A Ordem dos Advogados do Brasil (OAB) aprovou por unanimidade, nesta segunda-feira (16/6), a abertura de procedimento para incluir o ex-juiz Marcelo Bretas no Registro Nacional de Violações de Prerrogativas. A medida pode impedi-lo de advogar, após ter sido condenado pelo Conselho Nacional de Justiça (CNJ) à aposentadoria compulsória.
O presidente nacional da OAB, Beto Simonetti, afirmou que a decisão é um exemplo ao Brasil e a todos que tentam violar as prerrogativas. A entidade foi autora de uma das representações que levaram o CNJ a aprovar a pena máxima prevista na Lei Orgânica da Magistratura Nacional (Loman) ao juiz federal por desvio de conduta.

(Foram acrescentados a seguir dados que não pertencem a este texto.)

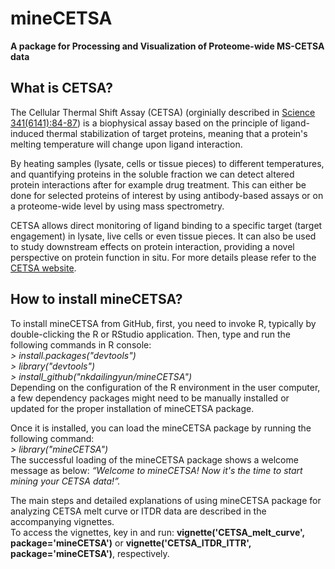 # mineCETSA
**A package for Processing and Visualization of Proteome-wide MS-CETSA data**


## What is CETSA?  
The Cellular Thermal Shift Assay (CETSA) (orginially described in [Science 341(6141):84-87](http://www.sciencemag.org/lookup/doi/10.1126/science.1233606)) is a biophysical assay based on the principle of ligand-induced thermal stabilization of target proteins, meaning that a protein's melting temperature will change upon ligand interaction.  

By heating samples (lysate, cells or tissue pieces) to different temperatures, and quantifying proteins in the soluble fraction we can detect altered protein interactions after for example drug treatment. This can either be done for selected proteins of interest by using antibody-based assays or on a proteome-wide level by using mass spectrometry.  

CETSA allows direct monitoring of ligand binding to a specific target (target engagement) in lysate, live cells or even tissue pieces. It can also be used to study downstream effects on protein interaction, providing a novel perspective on protein function in situ. For more details please refer to the [CETSA website](https://www.cetsa.org/about).  

## How to install mineCETSA?  
To install mineCETSA from GitHub, first, you need to invoke R, typically by double-clicking the R or RStudio application. Then, type and run the following commands in R console:  
*> install.packages("devtools")*  
*> library("devtools")*  
*> install_github("nkdailingyun/mineCETSA")*  
Depending on the configuration of the R environment in the user computer, a few dependency packages might need to be manually installed or updated for the proper installation of mineCETSA package.  

Once it is installed, you can load the mineCETSA package by running the following command:  
*> library("mineCETSA")*  
The successful loading of the mineCETSA package shows a welcome message as below:
*“Welcome to mineCETSA! Now it's the time to start mining your CETSA data!”.*  

The main steps and detailed explanations of using mineCETSA package for analyzing CETSA melt curve or ITDR data are described in the accompanying vignettes.  
To access the vignettes, key in and run: **vignette('CETSA_melt_curve', package='mineCETSA')** or **vignette('CETSA_ITDR_ITTR', package='mineCETSA')**, respectively.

O procedimento seguirá para a etapa de desagravo público, onde Bretas poderá apresentar defesa e contraditório. Somente após a conclusão dessa fase e eventual decisão definitiva, o nome do ex-juiz poderá ser inscrito no registro, o que o classificaria como alguém com inidoneidade moral para futuros pedidos de inscrição na advocacia.
A medida decorre de condutas de Bretas durante a Operação Lava-Jato, especialmente em 2020, quando determinou buscas e apreensões em endereços de mais de 50 advogados em todo o país. A OAB classificou a ação como um ataque à advocacia. Entre as acusações analisadas pelo CNJ estão violações ao dever de imparcialidade, favorecimento ao Ministério Público e negociação de penas com advogados.
O pedido foi formulado pela OAB-RJ, cuja presidente, Ana Tereza Basilio, foi alvo da busca e apreensão expedida por Bretas. Em resposta, Bretas comentou nas redes sociais que a advogada parece mover uma perseguição pessoal contra ele, tentando impedi-lo de trabalhar após a aposentadoria. Ele afirmou que sua decisão, embora anulada pelo STF, foi ratificada pela PGR e pelo ministro Edson Fachin, e que jamais foi abusiva ou desrespeitosa à advocacia.